▶ Required work
Show each line of the entries below in which the word "company" appears.

Items from a data source:
--- START ---
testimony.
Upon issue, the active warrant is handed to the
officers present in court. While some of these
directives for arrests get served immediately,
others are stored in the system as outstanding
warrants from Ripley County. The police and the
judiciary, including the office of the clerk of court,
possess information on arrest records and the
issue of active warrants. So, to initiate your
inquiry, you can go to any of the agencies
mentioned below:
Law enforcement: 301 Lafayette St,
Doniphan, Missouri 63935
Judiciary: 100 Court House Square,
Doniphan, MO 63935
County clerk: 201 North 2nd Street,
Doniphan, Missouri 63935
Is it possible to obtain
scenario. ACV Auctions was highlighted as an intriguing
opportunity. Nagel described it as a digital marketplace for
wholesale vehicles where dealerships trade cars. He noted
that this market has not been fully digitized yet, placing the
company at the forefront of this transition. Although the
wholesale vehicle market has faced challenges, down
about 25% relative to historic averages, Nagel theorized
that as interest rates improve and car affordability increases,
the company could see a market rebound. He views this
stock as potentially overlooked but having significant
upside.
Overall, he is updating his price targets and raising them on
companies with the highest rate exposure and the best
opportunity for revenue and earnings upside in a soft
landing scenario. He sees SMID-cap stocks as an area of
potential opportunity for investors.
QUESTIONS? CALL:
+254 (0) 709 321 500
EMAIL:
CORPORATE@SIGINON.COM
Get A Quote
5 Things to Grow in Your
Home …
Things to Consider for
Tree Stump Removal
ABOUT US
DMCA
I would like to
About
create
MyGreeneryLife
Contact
--- END ---
--- START ---
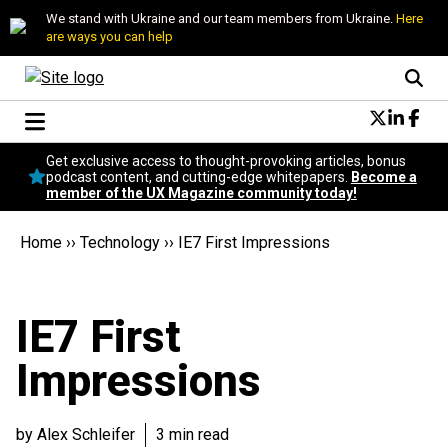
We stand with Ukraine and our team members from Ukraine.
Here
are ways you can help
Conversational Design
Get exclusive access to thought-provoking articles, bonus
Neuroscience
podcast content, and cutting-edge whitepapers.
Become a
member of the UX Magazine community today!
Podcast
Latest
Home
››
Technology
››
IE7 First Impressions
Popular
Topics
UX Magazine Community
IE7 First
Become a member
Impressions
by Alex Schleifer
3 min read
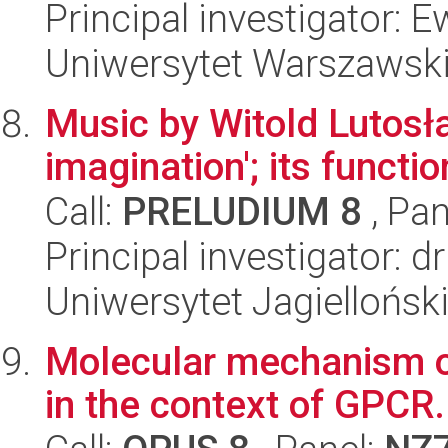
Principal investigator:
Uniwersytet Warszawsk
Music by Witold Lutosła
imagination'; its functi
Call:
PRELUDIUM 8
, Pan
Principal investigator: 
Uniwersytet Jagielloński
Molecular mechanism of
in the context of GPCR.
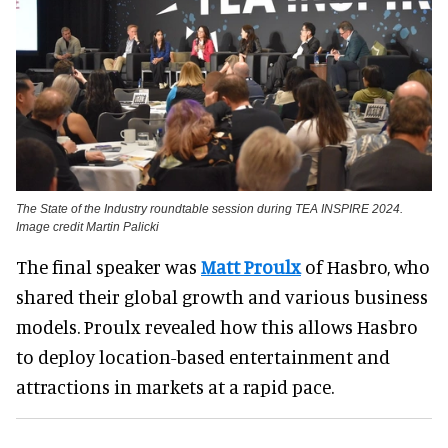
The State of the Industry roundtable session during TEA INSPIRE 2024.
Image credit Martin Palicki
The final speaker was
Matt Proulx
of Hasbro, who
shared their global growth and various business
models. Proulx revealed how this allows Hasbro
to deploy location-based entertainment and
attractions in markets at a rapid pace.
--- END ---
▶ Exercise result
company at the forefront of this transition. Although the
the company could see a market rebound. He views this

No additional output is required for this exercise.